* **Work request**
Write out every entry, unchanged. Skip any picture.

* **Supplied material**
*** Block opens ***

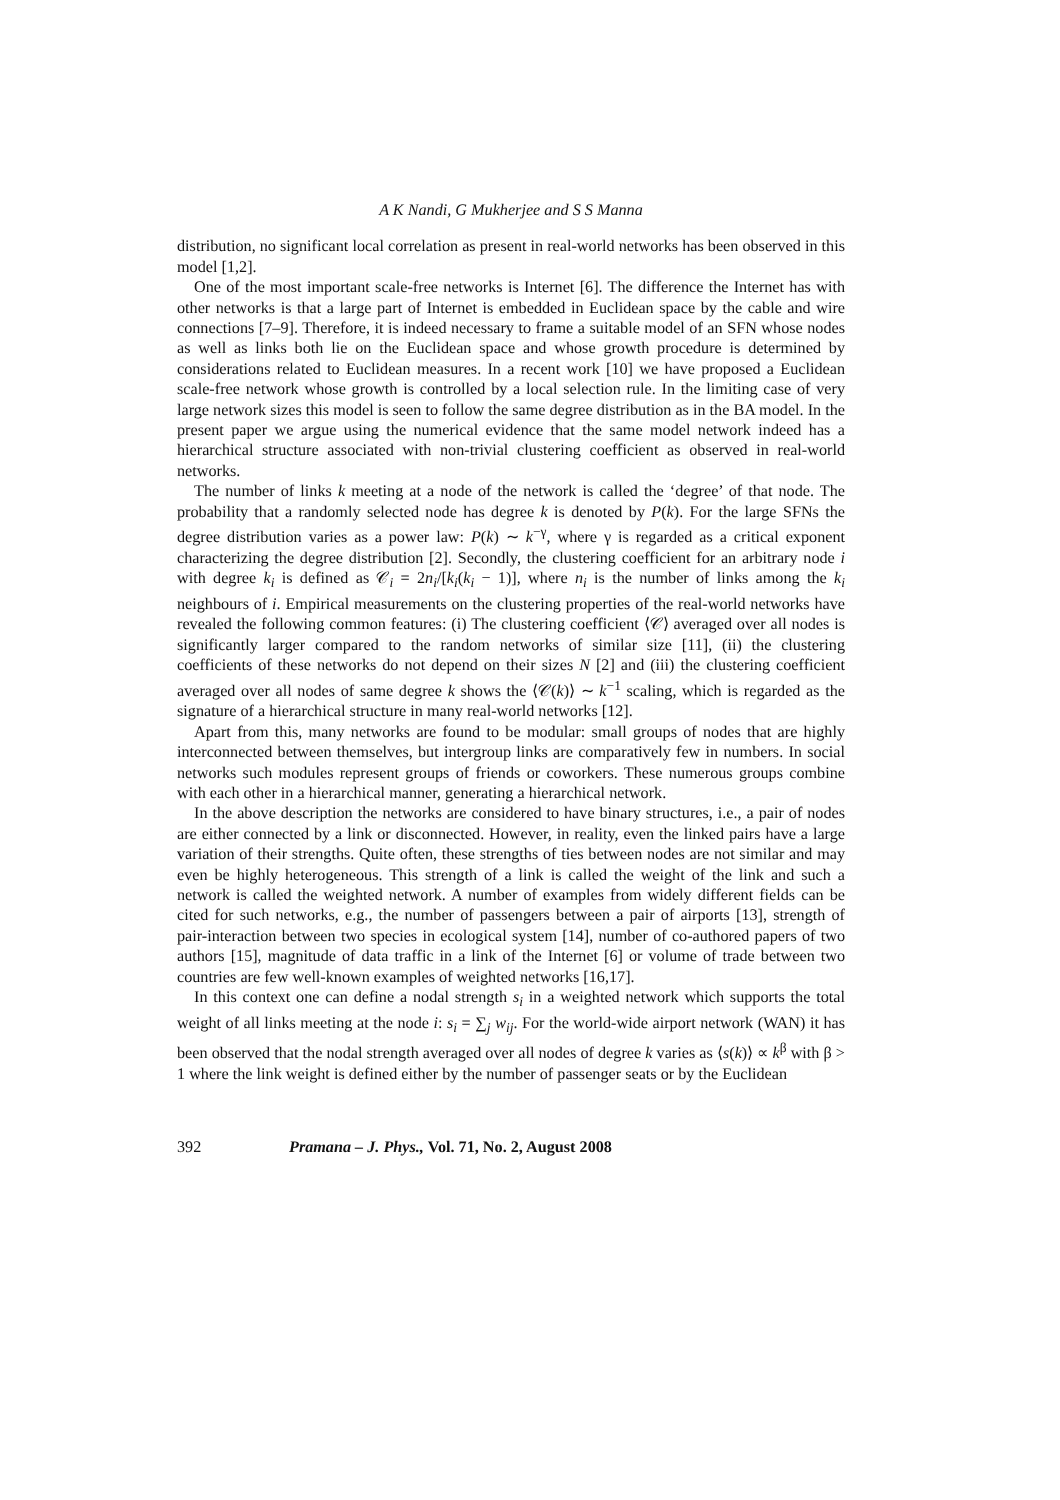A K Nandi, G Mukherjee and S S Manna
distribution, no significant local correlation as present in real-world networks has been observed in this model [1,2].
One of the most important scale-free networks is Internet [6]. The difference the Internet has with other networks is that a large part of Internet is embedded in Euclidean space by the cable and wire connections [7–9]. Therefore, it is indeed necessary to frame a suitable model of an SFN whose nodes as well as links both lie on the Euclidean space and whose growth procedure is determined by considerations related to Euclidean measures. In a recent work [10] we have proposed a Euclidean scale-free network whose growth is controlled by a local selection rule. In the limiting case of very large network sizes this model is seen to follow the same degree distribution as in the BA model. In the present paper we argue using the numerical evidence that the same model network indeed has a hierarchical structure associated with non-trivial clustering coefficient as observed in real-world networks.
The number of links k meeting at a node of the network is called the ‘degree’ of that node. The probability that a randomly selected node has degree k is denoted by P(k). For the large SFNs the degree distribution varies as a power law: P(k) ∼ k<sup>−γ</sup>, where γ is regarded as a critical exponent characterizing the degree distribution [2]. Secondly, the clustering coefficient for an arbitrary node i with degree k<sub>i</sub> is defined as 𝒞<sub>i</sub> = 2n<sub>i</sub>/[k<sub>i</sub>(k<sub>i</sub> − 1)], where n<sub>i</sub> is the number of links among the k<sub>i</sub> neighbours of i. Empirical measurements on the clustering properties of the real-world networks have revealed the following common features: (i) The clustering coefficient ⟨𝒞⟩ averaged over all nodes is significantly larger compared to the random networks of similar size [11], (ii) the clustering coefficients of these networks do not depend on their sizes N [2] and (iii) the clustering coefficient averaged over all nodes of same degree k shows the ⟨𝒞(k)⟩ ∼ k<sup>−1</sup> scaling, which is regarded as the signature of a hierarchical structure in many real-world networks [12].
Apart from this, many networks are found to be modular: small groups of nodes that are highly interconnected between themselves, but intergroup links are comparatively few in numbers. In social networks such modules represent groups of friends or coworkers. These numerous groups combine with each other in a hierarchical manner, generating a hierarchical network.
In the above description the networks are considered to have binary structures, i.e., a pair of nodes are either connected by a link or disconnected. However, in reality, even the linked pairs have a large variation of their strengths. Quite often, these strengths of ties between nodes are not similar and may even be highly heterogeneous. This strength of a link is called the weight of the link and such a network is called the weighted network. A number of examples from widely different fields can be cited for such networks, e.g., the number of passengers between a pair of airports [13], strength of pair-interaction between two species in ecological system [14], number of co-authored papers of two authors [15], magnitude of data traffic in a link of the Internet [6] or volume of trade between two countries are few well-known examples of weighted networks [16,17].
In this context one can define a nodal strength s<sub>i</sub> in a weighted network which supports the total weight of all links meeting at the node i: s<sub>i</sub> = ∑<sub>j</sub> w<sub>ij</sub>. For the world-wide airport network (WAN) it has been observed that the nodal strength averaged over all nodes of degree k varies as ⟨s(k)⟩ ∝ k<sup>β</sup> with β > 1 where the link weight is defined either by the number of passenger seats or by the Euclidean
392 Pramana – J. Phys., Vol. 71, No. 2, August 2008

*** Block closes ***

* **Output**
A K Nandi, G Mukherjee and S S Manna
distribution, no significant local correlation as present in real-world networks has been observed in this model [1,2].
One of the most important scale-free networks is Internet [6]. The difference the Internet has with other networks is that a large part of Internet is embedded in Euclidean space by the cable and wire connections [7–9]. Therefore, it is indeed necessary to frame a suitable model of an SFN whose nodes as well as links both lie on the Euclidean space and whose growth procedure is determined by considerations related to Euclidean measures. In a recent work [10] we have proposed a Euclidean scale-free network whose growth is controlled by a local selection rule. In the limiting case of very large network sizes this model is seen to follow the same degree distribution as in the BA model. In the present paper we argue using the numerical evidence that the same model network indeed has a hierarchical structure associated with non-trivial clustering coefficient as observed in real-world networks.
The number of links k meeting at a node of the network is called the ‘degree’ of that node. The probability that a randomly selected node has degree k is denoted by P(k). For the large SFNs the degree distribution varies as a power law: P(k) ∼ k<sup>−γ</sup>, where γ is regarded as a critical exponent characterizing the degree distribution [2]. Secondly, the clustering coefficient for an arbitrary node i with degree k<sub>i</sub> is defined as 𝒞<sub>i</sub> = 2n<sub>i</sub>/[k<sub>i</sub>(k<sub>i</sub> − 1)], where n<sub>i</sub> is the number of links among the k<sub>i</sub> neighbours of i. Empirical measurements on the clustering properties of the real-world networks have revealed the following common features: (i) The clustering coefficient ⟨𝒞⟩ averaged over all nodes is significantly larger compared to the random networks of similar size [11], (ii) the clustering coefficients of these networks do not depend on their sizes N [2] and (iii) the clustering coefficient averaged over all nodes of same degree k shows the ⟨𝒞(k)⟩ ∼ k<sup>−1</sup> scaling, which is regarded as the signature of a hierarchical structure in many real-world networks [12].
Apart from this, many networks are found to be modular: small groups of nodes that are highly interconnected between themselves, but intergroup links are comparatively few in numbers. In social networks such modules represent groups of friends or coworkers. These numerous groups combine with each other in a hierarchical manner, generating a hierarchical network.
In the above description the networks are considered to have binary structures, i.e., a pair of nodes are either connected by a link or disconnected. However, in reality, even the linked pairs have a large variation of their strengths. Quite often, these strengths of ties between nodes are not similar and may even be highly heterogeneous. This strength of a link is called the weight of the link and such a network is called the weighted network. A number of examples from widely different fields can be cited for such networks, e.g., the number of passengers between a pair of airports [13], strength of pair-interaction between two species in ecological system [14], number of co-authored papers of two authors [15], magnitude of data traffic in a link of the Internet [6] or volume of trade between two countries are few well-known examples of weighted networks [16,17].
In this context one can define a nodal strength s<sub>i</sub> in a weighted network which supports the total weight of all links meeting at the node i: s<sub>i</sub> = ∑<sub>j</sub> w<sub>ij</sub>. For the world-wide airport network (WAN) it has been observed that the nodal strength averaged over all nodes of degree k varies as ⟨s(k)⟩ ∝ k<sup>β</sup> with β > 1 where the link weight is defined either by the number of passenger seats or by the Euclidean
392 Pramana – J. Phys., Vol. 71, No. 2, August 2008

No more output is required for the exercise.